For her series “Transcending Self,” Annie Tritt makes portraits and conducts interviews with transgender and gender-expansive kids and adolescents, aged 2 to 20. Tritt, an editorial and portrait photographer, began the project three years ago. “I was interested in authenticity, and I wanted to do work that mattered,” she tells PDN by email. “Even though a good portion of my life was spent with the LGBTQ community in New York and San Francisco,” she says she knew little about the transgender community, and wanted to find a project that “explored people’s inner lives.” Eventually Tritt connected with Gender Spectrum, an organization that supports young trans people, which helped her find subjects and worked with her on “some of the challenges I might face and issues I really needed to think about.”

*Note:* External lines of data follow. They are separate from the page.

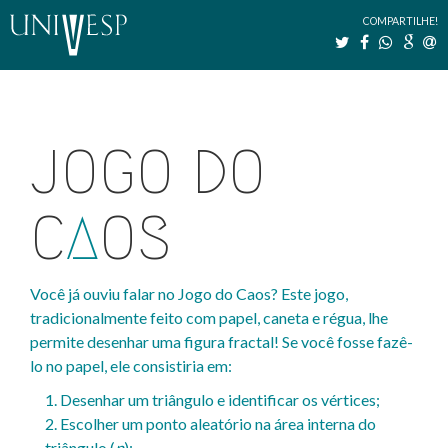
COMPARTILHE!
JOGO DO
C
A
OS
Você já ouviu falar no Jogo do Caos? Este jogo,
tradicionalmente feito com papel, caneta e régua, lhe
permite desenhar uma figura fractal! Se você fosse fazê-
lo no papel, ele consistiria em:
1. Desenhar um triângulo e identificar os vértices;
2. Escolher um ponto aleatório na área interna do
triângulo (
p
);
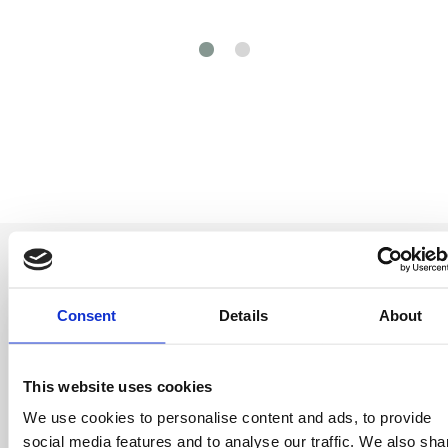
Consent
Details
About
Sii il primo a
This website uses cookies
saperlo
We use cookies to personalise content and ads, to provide
Offerte speciali, eventi e notizie dal mondo del
social media features and to analyse our traffic. We also sha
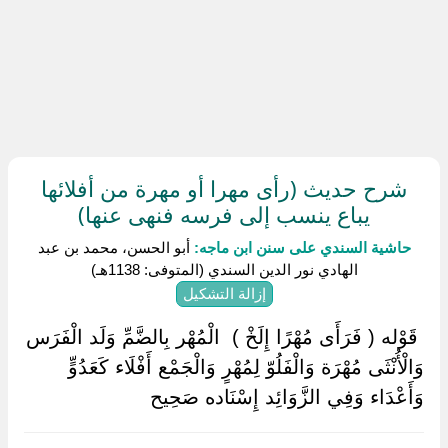
شرح حديث (رأى مهرا أو مهرة من أفلائها
يباع ينسب إلى فرسه فنهى عنها)
حاشية السندي على سنن ابن ماجه:
أبو الحسن، محمد بن عبد
الهادي نور الدين السندي (المتوفى: 1138هـ)
إزالة التشكيل
‏ ‏قَوْله ( فَرَأَى مُهْرًا إِلَخْ ) ‏ ‏الْمُهْر بِالضَّمِّ وَلَد الْفَرَس
وَالْأُنْثَى مُهْرَة وَالْفَلُوّ لِمُهْرٍ وَالْجَمْع أَفْلَاء كَعَدُوٍّ
وَأَعْدَاء وَفِي الزَّوَائِد إِسْنَاده صَحِيح ‏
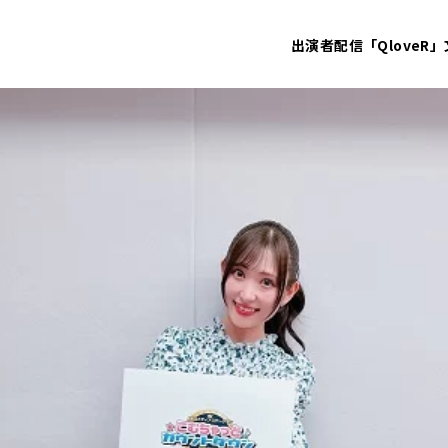
出演者
配信「QloveR」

Tritt says the process of making the images is collaborative. “I really want the photos to be a representation of the person in front of the camera and not my ideas about them,” she says. In them, subjects from around the U.S. and in Europe pose in bedrooms and living rooms, on front lawns and in backyards or on stoops and in parks. Tritt asks older subjects to take her to places that are meaningful to them, and then “we just spend time together,” she says, although she sometimes direct where they stand or look. With younger subjects, “I’ve learned just to let the youngest ones play and hang out with them. I then stop them” and take the picture.

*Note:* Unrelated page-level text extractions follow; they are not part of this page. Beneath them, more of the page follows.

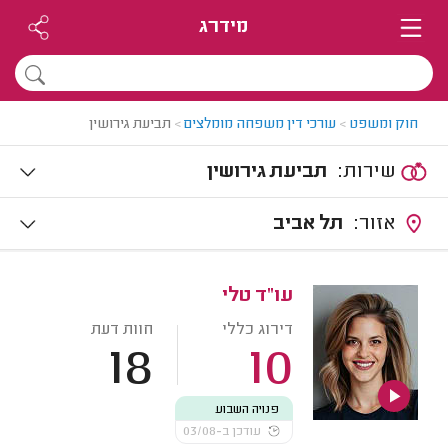
מידרג
חוק ומשפט
>
עורכי דין משפחה מומלצים
>
תביעת גירושין
שירות:
תביעת גירושין
אזור:
תל אביב
עו"ד טלי
דירוג כללי
חוות דעת
18
10
פנויה השבוע
עודכן ב-03/08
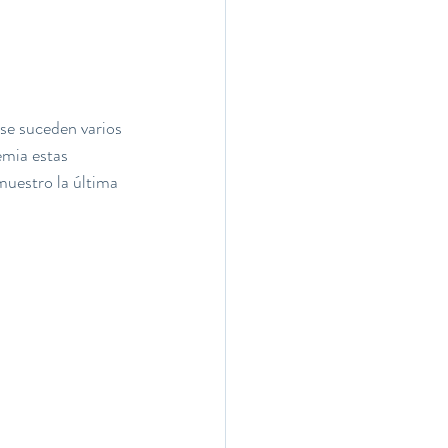
se suceden varios 
mia estas 
muestro la última 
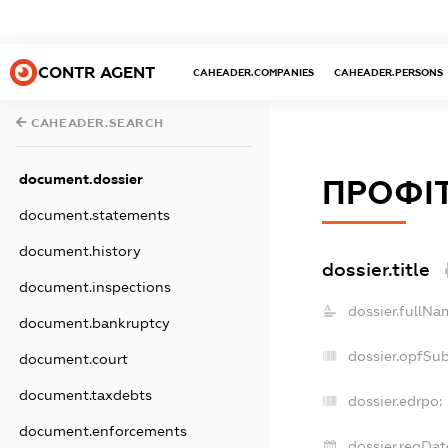
CONTR AGENT
CAHEADER.COMPANIES
CAHEADER.PERSONS
CAHEADER.SEARCH
document.dossier
ПРОФІ
document.statements
document.history
dossier.title
document.inspections
dossier.fullNa
document.bankruptcy
dossier.opfSu
document.court
document.taxdebts
dossier.edrpo:
document.enforcements
dossier.regDat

The interviews include answers to questionnaires that Tritt gives to her subjects and sometimes to the parents of very young kids. “That part sort of happened organically,” she says. “I think in my fantasy career I’m Terry Gross. So the interviewing part is really exciting.” After each shoot, she sends a set of written questions, which have evolved over the course of the project. “This way they’ve already gotten to know me and trust me and they can say exactly what they mean to say.” She asks subjects to describe their hopes and dreams and the challenges they’ve faced, and asks parents to describe what’s special about their child (“He…wants to help other kids like him, kids that maybe don’t have parents who are as supportive as me,” says the mother of an 8 year old in Illinois.) Tritt prefers writing to audio interviews (which she also conducts), because “I really want these families and young people to be saying exactly what they need to say and what they want people to know about them,” she says. “I want it to be their story. I just help coax it along.”
Tritt used a rented Pentax 645Z “for 90% of my shoots,” with a few others shot with her Canon or on film with a Hasselblad. The project has involved a lot of travel, which she has paid for herself. “Quite frankly the biggest challenge has been funding,” she says. Another challenge has been the current political climate, and the “wave of hate crimes and hate legislation” it has brought. But that, she says, has made her “more committed to making this project work.”